— Consigne A —
D'après l'entretien avec Guillaume Beauregard, en combien de jours l'album Disparition a-t-il été enregistré ?
— Consigne B —
Poursuivez l'entretien avec Guillaume Beauregard sur l'album Disparition, à la suite de sa dernière réponse.

— Texte extrait —
L’auteur-compositeur-interprète Guillaume Beauregard lancera le 12 octobre prochain son deuxième album solo, Disparition, sous l’étiquette La Tribu. Impact Campus s’entretient avec l’ancien Vulgaires Machins, qui troque sa pédale de distorsion et son écriture politique pour la réverbération et la vulnérabilité d’une critique sociale toute au je.
Ton petit dernier remonte à 2014, peux-tu nous parler un peu des quatre dernières années pour toi, de ce qui a mené à Disparition ?
G.B. : Déjà quand le premier album est sorti, j’ai été occupé pas mal, il y a eu comme un bon deux ans et demi de tournée et de promo autour de ça. L’idée d’écrire était un peu sur le backburner si tu veux, je savais que je ferais d’autres tounes à un moment donné, mais c’est vraiment dans les deux dernières années que je me suis penché là-dessus. Je ne suis pas quelqu’un qui travaille en tournée vraiment, un matin je me suis levé et j’étais comme « ok, je vais faire un autre album ». Je suis très structuré, ce n’est pas comme une affaire qui mijote. J’ai besoin de faire juste ça quand j’écris on dirait, sinon ça avance pas.
Tu t’es entouré de Gus Van Go et Werner F. pour cet album, enregistrement live full band à New York. Parles nous un peu de la production de Disparition.
G.B. : Notre idée c’était d’aller encore plus loin dans la philosophie du premier album qui était presque live, mais qui n’a pas pu l’être complètement, du moins pas autant qu’on voulait, pour des raisons logistiques, financières et autres. Cette fois-ci on a vraiment peaufiné notre approche, on a trouvé les meilleurs musiciens qu’on ne pouvait pas trouver. On n’a pas permis à personne d’écouter les tounes que j’avais écrites avant d’arriver en studio, parce qu’on voulait que ce soit le plus spontané possible, le plus naturel. On s’est trouvé un plus grand studio pour que ce soit vraiment live pour vrai. Tout le monde joue ensemble. On fait les arrangements tous ensemble, on enregistre tout et quand on a une prise qu’on aime, la toune est finie. Tout a été fait en six jours, sauf les cordes et les cuivres. L’idée, c’était ça depuis le premier album, mais on a essayé d’aller encore plus loin dans cette démarche là pis de vraiment aller au bout de notre concept, de fermer la boucle par rapport à cette envie-là de juste, ne pas passer des mois à réfléchir et à enregistrer, de prendre une toune dans son plus simple appareil, puis avec des musiciens qui en ont beaucoup vu et qui comprennent la direction un peu, les influences, ben ça se fait finalement de façon très naturelle. C’est presque de la magie. Ça a été une super belle expérience.

— Données fournies —
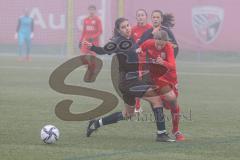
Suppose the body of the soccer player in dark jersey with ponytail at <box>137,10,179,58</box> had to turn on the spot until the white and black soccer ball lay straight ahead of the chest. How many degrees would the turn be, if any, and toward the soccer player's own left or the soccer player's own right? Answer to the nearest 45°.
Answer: approximately 45° to the soccer player's own right

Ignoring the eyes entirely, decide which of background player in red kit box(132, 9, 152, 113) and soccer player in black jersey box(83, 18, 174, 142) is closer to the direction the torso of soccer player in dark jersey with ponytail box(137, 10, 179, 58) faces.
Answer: the soccer player in black jersey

— Réponse attendue A —
En six jours, sauf les cordes et les cuivres.

— Réponse attendue B —
Le mix de cet album et de ton premier donne un peu l’impression d’être dans ta bulle. Peux-tu nous parler de l’environnement musical que tu essaies de créer ?
G.B. : Ben tu sais, c’est des essais et des erreurs aussi. Sur le premier album, on a souvent doublé ma voix, on essayait des affaires. C’était vraiment un choix, mais là on avait envie de quelque chose de beaucoup plus naturel. J’ai invité aussi des gens à chanter pour ne pas que ce soit ma voix en surimpression comme c’était le cas beaucoup sur le premier album. Je continue de découvrir plein de nouvelles choses depuis une dizaine d’années, parce que je n’ai écouté essentiellement que du punk-rock jusqu’à temps d’avoir trente ans. J’ai tellement écouté d’affaires qui pour la plupart, même si je connaissais, c’étaient des découvertes, car tu approfondies plus cette écoute là. Tranquillement, je fais mon éducation musicale un peu en l’intégrant dans la musique que je fais aussi. Y’a beaucoup de magie. C’est comme ça qu’il faisait aussi les albums dans les années 60-70, ce n’était pas des bands qui jammaient pendant 6 mois, c’était des super bons musiciens, et ça se faisait relativement spontanément. Toute l’époque motown, c’était des bons musiciens qui jouaient les tounes et qui faisaient ce qui était naturel de jouer en fonction de la composition, et c’est cette approche là que je voulais, tant avec les voix qu’avec les arrangements musicaux.
Tu as longtemps écrit sur des sujets politiques, maintenant tu travailles des sujets très proches de toi, quelle est la principale différence entre les deux ?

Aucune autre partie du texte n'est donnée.